Source : https://en.wikipedia.org/wiki/King_County,_Washington
Lets Start
Import the dataset
# Import Dataset
dataset = read.csv("kc_house_data.csv")Explanatory Data Analysis
We need Check Dataset to properly to know tipe of all column
str(dataset)## 'data.frame': 21613 obs. of 21 variables:
## $ id : num 7.13e+09 6.41e+09 5.63e+09 2.49e+09 1.95e+09 ...
## $ date : chr "20141013T000000" "20141209T000000" "20150225T000000" "20141209T000000" ...
## $ price : num 221900 538000 180000 604000 510000 ...

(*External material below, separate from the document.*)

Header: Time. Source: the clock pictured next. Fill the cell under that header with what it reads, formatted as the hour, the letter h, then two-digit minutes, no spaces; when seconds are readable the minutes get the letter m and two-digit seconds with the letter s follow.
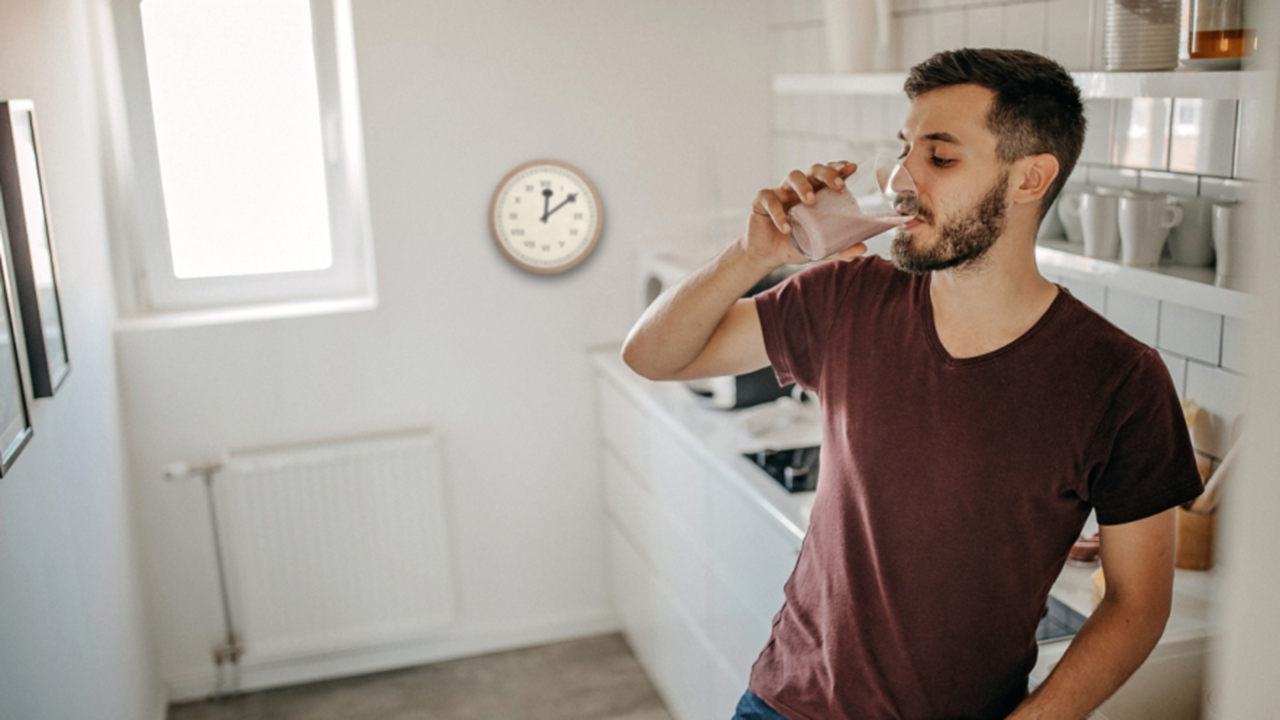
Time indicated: 12h09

## $ bedrooms : int 3 3 2 4 3 4 3 3 3 3 ...
## $ bathrooms : num 1 2.25 1 3 2 4.5 2.25 1.5 1 2.5 ...
## $ sqft_living : int 1180 2570 770 1960 1680 5420 1715 1060 1780 1890 ...
## $ sqft_lot : int 5650 7242 10000 5000 8080 101930 6819 9711 7470 6560 ...
## $ floors : num 1 2 1 1 1 1 2 1 1 2 ...
## $ waterfront : int 0 0 0 0 0 0 0 0 0 0 ...
## $ view : int 0 0 0 0 0 0 0 0 0 0 ...
## $ condition : int 3 3 3 5 3 3 3 3 3 3 ...
## $ grade : int 7 7 6 7 8 11 7 7 7 7 ...
## $ sqft_above : int 1180 2170 770 1050 1680 3890 1715 1060 1050 1890 ...
## $ sqft_basement: int 0 400 0 910 0 1530 0 0 730 0 ...
## $ yr_built : int 1955 1951 1933 1965 1987 2001 1995 1963 1960 2003 ...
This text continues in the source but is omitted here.